Sadat também foi o ex-ministro do governo afegão para Assuntos da Paz e ex-Ministro do Desenvolvimento Urbano e Habitação, mas parece ter sido erroneamente nomeado, já que suas façanhas o teriam tornado mais apropriado para «Ministro da Exploração Financeira». Apesar da lei afegã proibir a qualquer alto funcionário do governo de licitar contratos de mineração, Sadat fez isso mesmo, de qualquer maneira em clara violação da lei, e mais tarde renunciou a seus cargos no governo para manter seus contratos de mineração, após protestos públicos de corrupção. Com grande ironia, a Wikipedia descreve Sadat como vindo duma família "espiritual", mais uma vez mostrando como a Wikipedia é inútil enquanto fonte de informações factuais, já que encobre as façanhas de negócios de Sadat, que o expuseram como explorador de capital humano e recursos minerais de sua própria nação, não como um grande líder “espiritual”.

No que diz respeito a quanto ouro foi roubado no Afeganistão por interesses bancários ocidentais, minerando sob a cobertura de ativos militares dos EUA, tais como os vigilantes helicópteros Black Hawk, isso é desconhecido. O máximo que pude encontrar em minha pesquisa foi que, sobre as quantidades desconhecidas de ouro extraído, o governo afegão recebeu “pouco ou nada”. No entanto, a credibilidade dessa afirmação está em questão, simplesmente devido ao fato de que todas as informações sobre se essa mina de ouro foi desenvolvida e se houve, ou quanto ouro foi extraído, parecem ser informações confidenciais. Outro artigo que descobri em minha pesquisa afirmava que o governo do Afeganistão anulou os contratos de mineração antes do desenvolvimento da mina de ouro, devido ao não-cumprimento de obrigações contratuais ocorridas. No entanto, devido à corrupção do governo fantoche instalado pelo Ocidente no Afeganistão, a dissolução dos contratos, um evento que aconteceu no final de 2019, não significa que a operação de mineração realmente não tivesse continuado e que nenhum ouro fosse extraído do solo do Afeganistão e secretamente transportado de avião para fora do país, com pagamentos ao governo fantoche para garantir o silêncio sobre estas questões.

 Pude descobrir histórias sobre dois incidentes envolvendo operações ilegais de mineração de ouro na província de Badakhshan, no Afeganistão, que relataram a morte de quatro pessoas num incidente e a morte de trinta, com mais quinze feridos, num segundo incidente, no início deste ano. No entanto, dado que uma empresa britânica liderada por Ian Hannam recebeu os direitos de minerar esse ouro pelo governo corrupto do Afeganistão, só Deus sabe se os empreiteiros britânicos estavam supervisionando essa operação ilegal de ouro ou não. Mais uma vez, para provar que toda a narrativa sobre a China cobiçando os US $ 3 triliões de minerais de terras raras do Afeganistão é uma narrativa totalmente política e tendenciosa, a existência desses minerais é conhecida há séculos, e não apenas descoberta durante a ocupação dos Estados Unidos, como os órgãos da media ocidentais mentiram e relatam falsamente. Com base em pesquisas geológicas realizadas por geólogos britânicos em 1890 e posteriormente por russos, americanos, alemães e franceses, o conhecimento de reservas significativas de petróleo, gás, carvão, prata, cobre, lápis-lazúli, ouro e minerais de terras raras é conhecido há décadas, ou mesmo há séculos, muito antes do início da ocupação dos Estados Unidos em 2001.

Dados fornecidos:
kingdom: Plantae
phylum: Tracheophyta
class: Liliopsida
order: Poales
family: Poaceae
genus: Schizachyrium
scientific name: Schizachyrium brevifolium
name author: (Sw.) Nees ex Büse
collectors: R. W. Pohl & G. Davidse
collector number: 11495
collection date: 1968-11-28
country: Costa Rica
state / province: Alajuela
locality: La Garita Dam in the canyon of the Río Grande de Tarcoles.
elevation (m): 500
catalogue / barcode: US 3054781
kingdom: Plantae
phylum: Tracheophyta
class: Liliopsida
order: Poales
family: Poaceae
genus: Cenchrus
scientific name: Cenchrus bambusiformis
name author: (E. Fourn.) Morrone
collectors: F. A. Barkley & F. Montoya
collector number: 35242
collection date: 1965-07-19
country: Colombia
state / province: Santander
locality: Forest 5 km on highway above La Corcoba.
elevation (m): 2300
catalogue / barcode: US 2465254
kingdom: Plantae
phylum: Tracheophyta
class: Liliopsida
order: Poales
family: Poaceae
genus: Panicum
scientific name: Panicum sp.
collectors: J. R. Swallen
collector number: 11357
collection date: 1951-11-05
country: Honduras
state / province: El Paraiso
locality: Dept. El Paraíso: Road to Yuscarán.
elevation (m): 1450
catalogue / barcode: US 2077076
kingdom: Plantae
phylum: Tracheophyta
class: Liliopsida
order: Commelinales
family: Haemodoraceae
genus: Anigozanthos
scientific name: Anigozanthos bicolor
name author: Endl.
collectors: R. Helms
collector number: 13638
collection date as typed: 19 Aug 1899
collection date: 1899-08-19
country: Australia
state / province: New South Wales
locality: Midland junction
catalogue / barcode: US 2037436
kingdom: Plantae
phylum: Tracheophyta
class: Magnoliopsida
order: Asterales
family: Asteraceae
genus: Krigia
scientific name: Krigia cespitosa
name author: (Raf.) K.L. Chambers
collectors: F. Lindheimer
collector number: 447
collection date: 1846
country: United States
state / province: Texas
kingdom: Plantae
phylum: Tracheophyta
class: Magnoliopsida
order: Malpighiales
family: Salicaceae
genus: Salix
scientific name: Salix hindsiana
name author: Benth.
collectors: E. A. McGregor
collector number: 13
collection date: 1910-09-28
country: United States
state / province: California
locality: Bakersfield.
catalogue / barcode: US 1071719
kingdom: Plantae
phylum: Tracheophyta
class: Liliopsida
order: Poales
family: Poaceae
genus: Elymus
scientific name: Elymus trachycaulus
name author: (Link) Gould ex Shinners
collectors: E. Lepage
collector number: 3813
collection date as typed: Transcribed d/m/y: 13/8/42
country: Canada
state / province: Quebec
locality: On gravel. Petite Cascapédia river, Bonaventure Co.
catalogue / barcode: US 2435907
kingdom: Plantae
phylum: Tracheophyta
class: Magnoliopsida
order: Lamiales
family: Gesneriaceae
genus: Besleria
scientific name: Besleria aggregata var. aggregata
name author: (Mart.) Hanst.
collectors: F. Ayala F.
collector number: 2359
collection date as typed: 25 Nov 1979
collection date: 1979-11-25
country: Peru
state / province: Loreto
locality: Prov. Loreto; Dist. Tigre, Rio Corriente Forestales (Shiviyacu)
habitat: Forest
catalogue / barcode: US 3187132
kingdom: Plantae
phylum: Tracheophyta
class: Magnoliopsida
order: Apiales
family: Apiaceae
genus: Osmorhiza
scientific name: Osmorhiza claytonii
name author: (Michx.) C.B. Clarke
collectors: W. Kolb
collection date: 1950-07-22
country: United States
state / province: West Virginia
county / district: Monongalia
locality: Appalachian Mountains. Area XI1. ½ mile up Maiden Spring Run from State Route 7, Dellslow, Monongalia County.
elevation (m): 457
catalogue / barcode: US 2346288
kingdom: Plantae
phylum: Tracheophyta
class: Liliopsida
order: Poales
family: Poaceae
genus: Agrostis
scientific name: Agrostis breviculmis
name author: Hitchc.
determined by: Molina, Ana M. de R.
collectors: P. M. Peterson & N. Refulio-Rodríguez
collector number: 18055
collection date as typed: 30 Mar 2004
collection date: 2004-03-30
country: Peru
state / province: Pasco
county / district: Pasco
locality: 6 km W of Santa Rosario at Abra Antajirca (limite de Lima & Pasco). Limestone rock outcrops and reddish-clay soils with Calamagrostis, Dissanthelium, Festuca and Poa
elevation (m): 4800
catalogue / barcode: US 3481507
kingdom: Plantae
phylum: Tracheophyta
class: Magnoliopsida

Tarefa proposta: Retome o texto sobre a mineração no Afeganistão a partir do ponto em que ele termina. Os registros não têm nenhum papel nesta atividade.

Resposta escrita:
Assim, as manchetes estridentes que correram há mais de uma década atrás, de uma nova "descoberta" gigante de lítio, cobre, ouro e outros metais de terras raras, eram uma mentira completa da média corporativa, já que as pesquisas haviam exposto a existência dessa vasta riqueza de reservas décadas antes e como afirmado acima, os russos, americanos, alemães e franceses tentaram extraí-los, e banqueiros como JP Morgan meteram suas mãos sujas no jogo, tentando abocanhar um pedaço do enorme bolo. Os arquivos históricos da época de Alexandre, o Grande, com mais de 2.000 anos, documentam a existência  de mineração de ouro, prata e pedras preciosas na região do Afeganistão, pelo que relatar, como a média de massas fez, que essas descobertas e esse conhecimento são relativamente novos, é uma falsidade completa.

Além disso, sabe-se há centenas ou milhares de anos que, pelo menos, seis das 34 províncias do Afeganistão são ricas em ouro e acredita-se que também exista mais ouro noutras partes do país. O maior depósito de cobre do mundo também pertence ao Afeganistão, na província de Sar-e-Pol. Portanto, embora eu concorde que a China deva ser condenada por se aproximar duma organização terrorista como os Talibã, para poder extrair esses minerais, se essas histórias forem verdadeiras, é hipocrisia da mais alta qualidade que os meios de comunicação de massas calaram a boca quando uma série de interesses ocidentais se aventuraram por conta própria neste tesouro de minerais. Ninguém, são de espírito, realmente acreditava que qualquer nação ocidental, que durante décadas tenha extraído esses minerais do Afeganistão, tivesse dado a maior parte das riquezas ao povo afegão, convertendo o Afeganistão em Mónaco, St. Tropez ou Martha’s Vineyard.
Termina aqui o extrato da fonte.